As investigações tiveram início em junho, a partir de um relatório do Laboratório de Operações Cibernéticas (Ciberlab), vinculado à Secretaria Nacional de Segurança Pública. O monitoramento de conversas em grupos abertos do Telegram revelou um planejamento concreto de violência, que incluía a Esplanada dos Ministérios e o Supremo Tribunal Federal como alvos primários, além do Palácio do Planalto.

Articulação nacional e apreensões

O diretor de Operações Integradas e de Inteligência da Senasp, Anchieta Nery, afirmou que o caso não se tratava apenas de opiniões extremistas nas redes sociais, mas de um planejamento efetivo de atos graves de violência. A atuação rápida e integrada das forças de segurança foi essencial para evitar qualquer sinistro, segundo ele.
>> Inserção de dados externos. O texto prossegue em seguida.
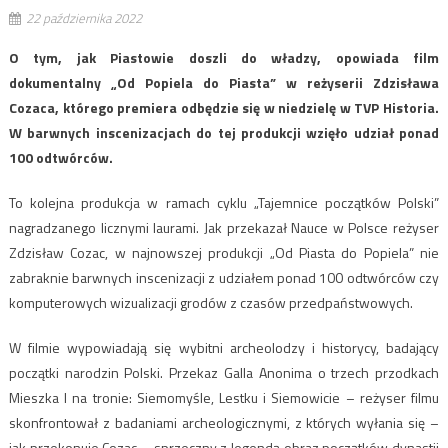
22 października 2022
O tym, jak Piastowie doszli do władzy, opowiada film
dokumentalny „Od Popiela do Piasta” w reżyserii Zdzisława
Cozaca, którego premiera odbędzie się w niedzielę w TVP Historia.
W barwnych inscenizacjach do tej produkcji wzięło udział ponad
100 odtwórców.
To kolejna produkcja w ramach cyklu „Tajemnice początków Polski”
nagradzanego licznymi laurami. Jak przekazał Nauce w Polsce reżyser
Zdzisław Cozac, w najnowszej produkcji „Od Piasta do Popiela” nie
zabraknie barwnych inscenizacji z udziałem ponad 100 odtwórców czy
komputerowych wizualizacji grodów z czasów przedpaństwowych.
W filmie wypowiadają się wybitni archeolodzy i historycy, badający
początki narodzin Polski. Przekaz Galla Anonima o trzech przodkach
Mieszka I na tronie: Siemomyśle, Lestku i Siemowicie – reżyser filmu
skonfrontował z badaniami archeologicznymi, z których wyłania się –
jak przekonuje Cozac – sprzeczny z legendą obraz początków dynastii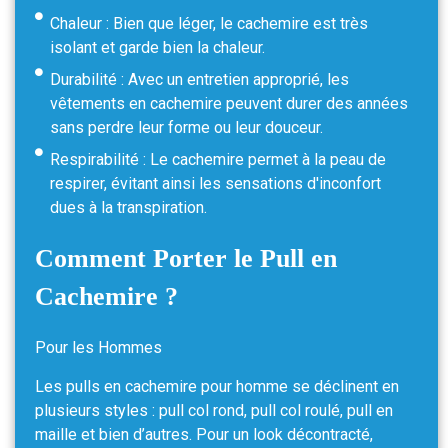
Chaleur : Bien que léger, le cachemire est très
isolant et garde bien la chaleur.
Durabilité : Avec un entretien approprié, les
vêtements en cachemire peuvent durer des années
sans perdre leur forme ou leur douceur.
Respirabilité : Le cachemire permet à la peau de
respirer, évitant ainsi les sensations d'inconfort
dues à la transpiration.
Comment Porter le Pull en
Cachemire ?
Pour les Hommes
Les pulls en cachemire pour homme se déclinent en
plusieurs styles : pull col rond, pull col roulé, pull en
maille et bien d’autres. Pour un look décontracté,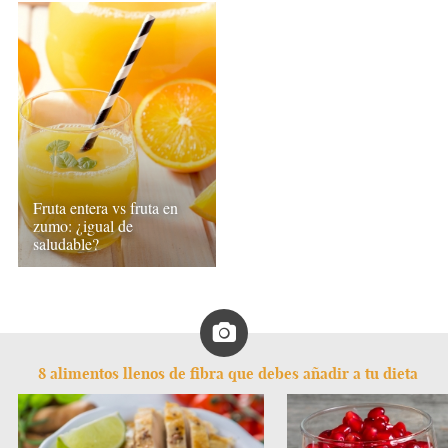
Fruta entera vs fruta en
zumo: ¿igual de
saludable?
8 alimentos llenos de fibra que debes añadir a tu dieta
O ministro da Justiça, Wellington César Lima e Silva, destacou o papel do Ciberlab na produção de inteligência e na articulação interfederativa, que permitiu que União e estados atuassem como um sistema único de proteção. As apreensões incluíram manuais de fabricação de explosivos, mapas da região central de Brasília e a planta baixa do Palácio do Planalto, evidenciando a seriedade do plano.

Perfil dos investigados e estratégia

Os oito investigados, com idades entre 19 e 31 anos, não possuíam antecedentes criminais e não se conheciam pessoalmente, tendo se conectado apenas pela internet. A opção de não solicitar prisões neste momento foi uma estratégia para aprofundar as investigações e identificar precocemente processos de radicalização, conforme explicou o delegado-geral da PCDF, José Werick de Carvalho.

O coordenador de inteligência da PCDF, Maurílio Coelho, detalhou que os suspeitos atuavam em diferentes áreas profissionais ou estavam desempregados, e que o discurso de ódio nas redes servia tanto para recrutar novos integrantes quanto para validar a violência. A operação contou com o apoio das polícias de Santa Catarina, Paraná, São Paulo, Pernambuco e Rio Grande do Sul, que monitoraram os alvos e localizaram os endereços.

O objetivo central foi proteger os cidadãos, as autoridades e o patrimônio público de Brasília, que constantemente figura como alvo de tentativas violentas. A ação preventiva reforça a importância da inteligência e da cooperação entre os entes federativos no combate ao terrorismo doméstico e à radicalização digital.